Ireland is firmly rooted in the first group but now has lower yields than both Spain and Italy, neither of which is in a bailout.  The differential between Ireland and Italy was covered in this recent piece on Bloomberg.

Irish Yields Fall Below Italy’s Ignoring Deficit: Euro Credit

By Gregory Viscusi - Jul 25, 2012

Ireland has been functioning thanks to rescue loans since 2010. The government has nationalized five banks and the country’s budget deficit will exceed 8 percent of output this year, European Union forecasts show.

In Italy, the budget shortfall will be 2 percent, less than the EU ceiling of 3 percent of the gross domestic product, and it hasn’t had to bail out its banks.

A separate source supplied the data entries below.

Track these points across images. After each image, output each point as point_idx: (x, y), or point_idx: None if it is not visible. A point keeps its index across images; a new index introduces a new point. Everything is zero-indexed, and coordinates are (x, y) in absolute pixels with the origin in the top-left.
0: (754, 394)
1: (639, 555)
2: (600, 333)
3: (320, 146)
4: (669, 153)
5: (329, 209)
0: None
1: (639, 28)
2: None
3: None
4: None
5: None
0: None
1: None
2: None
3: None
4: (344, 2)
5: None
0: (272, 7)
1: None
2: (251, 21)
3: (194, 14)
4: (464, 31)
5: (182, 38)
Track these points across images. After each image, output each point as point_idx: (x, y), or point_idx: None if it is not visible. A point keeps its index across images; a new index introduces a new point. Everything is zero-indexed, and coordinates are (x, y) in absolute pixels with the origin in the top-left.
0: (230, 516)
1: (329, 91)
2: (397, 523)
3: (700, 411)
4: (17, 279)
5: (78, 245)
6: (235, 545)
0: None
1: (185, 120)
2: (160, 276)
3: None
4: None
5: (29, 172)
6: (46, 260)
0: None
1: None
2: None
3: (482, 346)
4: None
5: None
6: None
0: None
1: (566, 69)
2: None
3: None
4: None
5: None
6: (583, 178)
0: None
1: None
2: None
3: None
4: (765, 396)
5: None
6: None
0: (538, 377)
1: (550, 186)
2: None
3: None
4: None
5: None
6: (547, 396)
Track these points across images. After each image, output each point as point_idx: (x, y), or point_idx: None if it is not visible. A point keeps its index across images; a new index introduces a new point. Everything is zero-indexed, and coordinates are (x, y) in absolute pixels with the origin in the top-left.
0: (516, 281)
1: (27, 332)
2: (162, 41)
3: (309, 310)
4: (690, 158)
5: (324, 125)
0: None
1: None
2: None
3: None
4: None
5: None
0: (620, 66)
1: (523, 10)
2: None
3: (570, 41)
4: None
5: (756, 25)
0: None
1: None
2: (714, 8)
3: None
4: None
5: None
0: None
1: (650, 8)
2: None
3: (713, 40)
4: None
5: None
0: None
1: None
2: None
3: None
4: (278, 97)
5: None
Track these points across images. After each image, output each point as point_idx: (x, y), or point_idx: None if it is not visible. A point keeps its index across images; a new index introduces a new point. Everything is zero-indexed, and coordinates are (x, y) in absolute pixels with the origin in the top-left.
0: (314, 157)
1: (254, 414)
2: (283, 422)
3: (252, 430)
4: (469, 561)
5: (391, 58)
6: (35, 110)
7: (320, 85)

Even with this economic backdrop, bond markets show investors have more confidence in Ireland than Italy.

Ireland has borrowed at preferential rates from its EU partners for the past 20 months, and market prices don’t reflect what it would pay if, like Italy, it had to fund itself in markets, said Guillaume Menuet, head of western European economic research at Citigroup Inc. in London.

Irish rates have fallen below those of Italy across much of the yield curve for the first time since 2009.

“Italy is getting the full brunt of contagion from Spain, and the markets are all playing the game of ‘who’s next?’,” said Cyril Regnat, a fixed-income strategist at Natixis in Paris. “Ireland has benefited from a positive news flow recently, but you still have to consider that markets are being a bit abnormal.”

There are lots of things that have been “abnormal” in the past few years.